Election au conseil d’administration de La Poste - L’abstention grande gagnante

Depuis la dernière élection au CA en 2015, le groupe La Poste a perdu 25 000 inscrit·e·s, et 40 600 votant·e·s. Le taux de participation en 2020 dépasse de justesse les 50 %, contre 62 % en 2015 et 72 % en 2010. Une abstention historiquement élevée.

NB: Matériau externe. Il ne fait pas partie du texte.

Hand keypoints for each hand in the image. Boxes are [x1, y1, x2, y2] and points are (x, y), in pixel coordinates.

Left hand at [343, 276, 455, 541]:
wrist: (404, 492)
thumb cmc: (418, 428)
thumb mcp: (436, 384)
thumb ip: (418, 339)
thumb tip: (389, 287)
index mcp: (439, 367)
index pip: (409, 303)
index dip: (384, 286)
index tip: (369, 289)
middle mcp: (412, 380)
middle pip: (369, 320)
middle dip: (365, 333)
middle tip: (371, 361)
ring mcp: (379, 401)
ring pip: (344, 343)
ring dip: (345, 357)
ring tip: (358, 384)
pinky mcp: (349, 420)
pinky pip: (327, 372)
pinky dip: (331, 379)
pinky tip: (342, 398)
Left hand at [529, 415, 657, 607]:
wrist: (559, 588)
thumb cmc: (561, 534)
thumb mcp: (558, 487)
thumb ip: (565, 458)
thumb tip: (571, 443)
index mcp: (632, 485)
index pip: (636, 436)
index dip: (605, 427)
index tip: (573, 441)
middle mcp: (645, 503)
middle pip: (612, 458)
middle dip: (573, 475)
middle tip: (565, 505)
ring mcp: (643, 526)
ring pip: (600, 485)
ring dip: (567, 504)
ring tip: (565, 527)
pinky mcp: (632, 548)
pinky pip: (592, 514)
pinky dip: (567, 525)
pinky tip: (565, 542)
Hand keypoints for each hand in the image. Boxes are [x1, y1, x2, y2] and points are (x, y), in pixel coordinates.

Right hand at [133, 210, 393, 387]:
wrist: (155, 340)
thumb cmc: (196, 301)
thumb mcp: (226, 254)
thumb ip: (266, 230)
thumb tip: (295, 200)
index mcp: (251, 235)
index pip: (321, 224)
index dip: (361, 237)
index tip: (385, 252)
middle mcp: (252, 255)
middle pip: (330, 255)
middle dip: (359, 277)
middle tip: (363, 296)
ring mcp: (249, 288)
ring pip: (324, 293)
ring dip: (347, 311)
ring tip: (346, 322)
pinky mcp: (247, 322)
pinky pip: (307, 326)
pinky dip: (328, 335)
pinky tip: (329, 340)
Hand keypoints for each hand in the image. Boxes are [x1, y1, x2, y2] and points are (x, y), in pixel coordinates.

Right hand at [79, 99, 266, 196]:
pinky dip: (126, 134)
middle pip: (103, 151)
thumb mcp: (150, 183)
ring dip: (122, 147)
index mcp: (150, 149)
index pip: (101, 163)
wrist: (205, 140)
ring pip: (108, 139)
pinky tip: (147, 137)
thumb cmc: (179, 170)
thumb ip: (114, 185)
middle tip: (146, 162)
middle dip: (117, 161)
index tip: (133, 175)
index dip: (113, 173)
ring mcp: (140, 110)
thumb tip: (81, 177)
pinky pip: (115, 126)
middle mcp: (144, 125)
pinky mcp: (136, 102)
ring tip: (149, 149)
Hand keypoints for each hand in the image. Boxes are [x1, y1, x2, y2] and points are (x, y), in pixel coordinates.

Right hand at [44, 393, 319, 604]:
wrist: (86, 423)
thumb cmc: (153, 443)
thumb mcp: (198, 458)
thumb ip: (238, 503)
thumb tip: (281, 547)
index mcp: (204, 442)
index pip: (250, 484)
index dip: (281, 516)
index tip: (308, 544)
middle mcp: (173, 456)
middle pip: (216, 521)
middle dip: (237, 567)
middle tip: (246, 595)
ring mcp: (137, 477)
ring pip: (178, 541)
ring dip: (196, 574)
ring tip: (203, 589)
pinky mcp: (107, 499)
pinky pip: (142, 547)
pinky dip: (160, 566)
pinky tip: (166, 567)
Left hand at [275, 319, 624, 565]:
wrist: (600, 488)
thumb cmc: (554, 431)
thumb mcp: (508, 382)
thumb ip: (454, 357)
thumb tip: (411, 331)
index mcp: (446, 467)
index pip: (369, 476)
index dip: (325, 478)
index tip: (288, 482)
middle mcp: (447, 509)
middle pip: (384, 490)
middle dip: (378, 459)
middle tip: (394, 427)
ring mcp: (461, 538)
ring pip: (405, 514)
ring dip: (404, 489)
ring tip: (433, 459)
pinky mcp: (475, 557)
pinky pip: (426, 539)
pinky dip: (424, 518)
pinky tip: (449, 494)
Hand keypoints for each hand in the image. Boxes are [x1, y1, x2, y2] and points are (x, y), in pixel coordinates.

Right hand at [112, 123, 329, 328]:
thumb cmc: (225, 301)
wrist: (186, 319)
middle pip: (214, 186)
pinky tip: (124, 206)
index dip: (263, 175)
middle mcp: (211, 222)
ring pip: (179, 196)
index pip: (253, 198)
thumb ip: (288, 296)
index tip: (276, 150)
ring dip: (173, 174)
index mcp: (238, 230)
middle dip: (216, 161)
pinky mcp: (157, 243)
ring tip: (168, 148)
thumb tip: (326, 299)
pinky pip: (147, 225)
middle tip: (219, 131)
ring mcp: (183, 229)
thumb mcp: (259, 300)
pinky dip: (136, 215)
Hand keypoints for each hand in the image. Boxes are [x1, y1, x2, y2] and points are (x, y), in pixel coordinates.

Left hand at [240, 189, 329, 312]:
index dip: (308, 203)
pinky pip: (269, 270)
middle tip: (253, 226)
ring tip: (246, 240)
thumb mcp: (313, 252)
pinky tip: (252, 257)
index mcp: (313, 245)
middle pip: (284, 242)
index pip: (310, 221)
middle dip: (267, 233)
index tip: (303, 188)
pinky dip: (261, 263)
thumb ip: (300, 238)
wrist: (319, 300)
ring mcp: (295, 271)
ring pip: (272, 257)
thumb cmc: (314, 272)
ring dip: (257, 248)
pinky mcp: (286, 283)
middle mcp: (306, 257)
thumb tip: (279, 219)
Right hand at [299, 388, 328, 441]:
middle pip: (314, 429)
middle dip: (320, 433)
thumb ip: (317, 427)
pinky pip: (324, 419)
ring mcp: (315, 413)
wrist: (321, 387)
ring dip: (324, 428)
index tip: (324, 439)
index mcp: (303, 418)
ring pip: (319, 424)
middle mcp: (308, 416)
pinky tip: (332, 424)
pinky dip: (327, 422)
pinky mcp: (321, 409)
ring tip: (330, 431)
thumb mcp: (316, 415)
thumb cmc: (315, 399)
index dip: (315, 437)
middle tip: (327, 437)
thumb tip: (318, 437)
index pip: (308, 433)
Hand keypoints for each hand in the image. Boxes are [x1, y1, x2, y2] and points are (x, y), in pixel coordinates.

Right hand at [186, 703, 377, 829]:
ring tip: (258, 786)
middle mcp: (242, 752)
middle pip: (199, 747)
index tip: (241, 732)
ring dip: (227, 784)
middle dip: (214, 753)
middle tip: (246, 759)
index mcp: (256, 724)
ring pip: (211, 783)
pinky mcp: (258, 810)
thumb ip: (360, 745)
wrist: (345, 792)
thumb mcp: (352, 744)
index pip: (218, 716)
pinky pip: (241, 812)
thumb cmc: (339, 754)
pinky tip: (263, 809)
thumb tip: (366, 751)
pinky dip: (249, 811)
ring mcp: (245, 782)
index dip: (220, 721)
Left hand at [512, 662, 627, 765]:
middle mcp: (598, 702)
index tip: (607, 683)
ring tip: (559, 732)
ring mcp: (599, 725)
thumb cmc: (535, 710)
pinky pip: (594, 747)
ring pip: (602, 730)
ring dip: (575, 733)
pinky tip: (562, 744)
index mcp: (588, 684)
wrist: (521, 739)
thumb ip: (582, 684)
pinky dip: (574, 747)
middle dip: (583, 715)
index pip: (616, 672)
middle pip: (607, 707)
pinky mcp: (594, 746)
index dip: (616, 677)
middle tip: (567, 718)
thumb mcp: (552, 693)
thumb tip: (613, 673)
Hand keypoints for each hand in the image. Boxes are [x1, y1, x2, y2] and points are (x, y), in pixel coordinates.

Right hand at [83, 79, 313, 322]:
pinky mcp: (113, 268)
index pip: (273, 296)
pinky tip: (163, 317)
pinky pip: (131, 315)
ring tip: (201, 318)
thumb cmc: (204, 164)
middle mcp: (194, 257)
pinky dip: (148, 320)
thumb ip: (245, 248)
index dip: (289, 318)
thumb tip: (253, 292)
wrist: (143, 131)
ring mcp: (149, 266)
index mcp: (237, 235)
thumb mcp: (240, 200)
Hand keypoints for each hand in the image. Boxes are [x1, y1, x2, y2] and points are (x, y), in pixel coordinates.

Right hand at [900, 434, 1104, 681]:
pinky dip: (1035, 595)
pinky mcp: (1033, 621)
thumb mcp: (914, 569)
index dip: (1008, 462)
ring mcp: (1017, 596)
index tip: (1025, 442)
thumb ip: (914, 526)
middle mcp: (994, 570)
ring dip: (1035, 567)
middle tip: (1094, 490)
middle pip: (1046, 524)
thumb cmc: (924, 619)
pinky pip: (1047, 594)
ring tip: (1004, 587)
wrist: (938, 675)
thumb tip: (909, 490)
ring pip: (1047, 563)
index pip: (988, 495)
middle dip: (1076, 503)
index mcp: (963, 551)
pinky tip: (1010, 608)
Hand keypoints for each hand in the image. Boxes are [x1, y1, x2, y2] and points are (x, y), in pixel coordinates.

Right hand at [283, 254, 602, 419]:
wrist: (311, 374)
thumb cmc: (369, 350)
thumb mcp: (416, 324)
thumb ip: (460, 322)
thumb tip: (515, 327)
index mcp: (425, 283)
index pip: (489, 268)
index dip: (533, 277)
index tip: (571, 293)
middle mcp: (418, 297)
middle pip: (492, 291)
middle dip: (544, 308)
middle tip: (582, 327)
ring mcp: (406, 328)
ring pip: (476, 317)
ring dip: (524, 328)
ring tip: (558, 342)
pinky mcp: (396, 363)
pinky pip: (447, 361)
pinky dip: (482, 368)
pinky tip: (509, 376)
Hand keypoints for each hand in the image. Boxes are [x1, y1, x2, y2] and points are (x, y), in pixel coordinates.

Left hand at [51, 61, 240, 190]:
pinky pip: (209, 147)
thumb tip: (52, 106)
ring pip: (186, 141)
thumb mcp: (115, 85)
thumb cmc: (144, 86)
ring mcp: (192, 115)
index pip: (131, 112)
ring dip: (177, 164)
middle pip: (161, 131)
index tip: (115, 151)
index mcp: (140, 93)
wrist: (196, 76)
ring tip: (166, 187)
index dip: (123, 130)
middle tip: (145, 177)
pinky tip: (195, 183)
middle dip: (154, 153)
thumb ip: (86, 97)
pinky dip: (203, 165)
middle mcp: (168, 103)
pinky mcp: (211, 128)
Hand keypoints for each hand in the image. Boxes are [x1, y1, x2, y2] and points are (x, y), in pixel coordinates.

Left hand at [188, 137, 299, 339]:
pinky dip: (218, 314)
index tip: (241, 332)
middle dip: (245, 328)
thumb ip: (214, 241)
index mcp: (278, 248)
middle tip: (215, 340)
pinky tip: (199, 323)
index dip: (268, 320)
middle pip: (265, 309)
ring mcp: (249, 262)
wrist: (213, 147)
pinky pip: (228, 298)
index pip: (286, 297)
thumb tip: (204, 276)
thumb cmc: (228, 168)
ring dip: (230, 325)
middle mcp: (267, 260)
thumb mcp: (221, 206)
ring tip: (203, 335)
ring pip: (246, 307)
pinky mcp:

La crise sanitaire pèse, comme sur l’ensemble de la société. C’est d’autant plus le cas à La Poste que les conditions de travail sont catastrophiques en cette fin d’année, notamment avec l’afflux de colis. Le vote électronique, mis en place depuis plusieurs élections, ne favorise par ailleurs,pas la participation des postier·e·s. Mais, cette année, tout a été fait pour minorer cette participation. Les identifiants et codes ont été envoyés, dans deux courriers différents, à domicile,
et non pas sur le lieu de travail. Beaucoup de ces courriers se sont perdus en route. S’est ajoutée à cela une procédure de récupération des codes égarés
incroyablement tatillonne. Cette organisation a confiné au sabotage.

Mais les raisons de cette abstention ne sont pas, pour l’essentiel, conjoncturelles. Celle-ci témoigne d’une défiance envers les évolutions de l’entreprise, autrement dit les orientations stratégiques de la direction. Les suppressions d’emplois (plus de 50 000 en dix ans), les conditions de travail de plus en plus difficiles, la destruction du service public postal font que le décrochage vis-à-vis des cadres institutionnels s’accentue, comme c’est le cas pour les élections politiques. C’est particulièrement le cas concernant les agents à l’exécution, dont la participation est de 45 % (contre 65 % pour les cadres). Or le nombre de cadres a explosé (plus 5000 par rapport à 2015), quand le nombre d’employés a dégringolé (moins 22 000 sur la même période). Dans le même mouvement le recours aux sous-traitants et aux salarié·e·s précaires, qui ne peuvent participer à cette élection, a fortement augmenté. La structure de l’entreprise a donc été modifiée. Ces deux éléments combinés (plus forte participation des cadres et augmentation de la part de ces derniers) donnent un poids décisif au vote cadre. Or le vote Sud est très faible chez cette
catégorie de personnels (7,41 %). Notre score global baisse ainsi de 20,11 % à 18,25 %.

Sud passe donc de la troisième à la quatrième place dans le groupe La Poste, derrière la CFDT (qui passe première), la CGT et FO, et devant la liste commune CGC/CFTC. Si le paysage syndical à La Poste n’est pas bouleversé, le fait que la CFDT devienne la première organisation syndicale et FO la troisième renforce, à n’en pas douter, les dirigeants et actionnaires de La Poste dans leur volonté d’accentuer leur politique, ces fédérations assumant leur rôle d’accompagnement.

Cela étant, les organisations syndicales qui contestent la stratégie du groupe restent aux deux première places chez les personnels d’exécution, la CGT et Sud représentant respectivement 30,85 et 24,56 % des votes chez les employé·e·s. Le syndicalisme de lutte a encore une influence à La Poste. Notre tâche est de travailler à le développer, à faire en sorte qu’il représente une alternative à l’abstention, pour celles et ceux qui paient l’addition de la politique des dirigeants et des actionnaires. Nous nous y emploierons.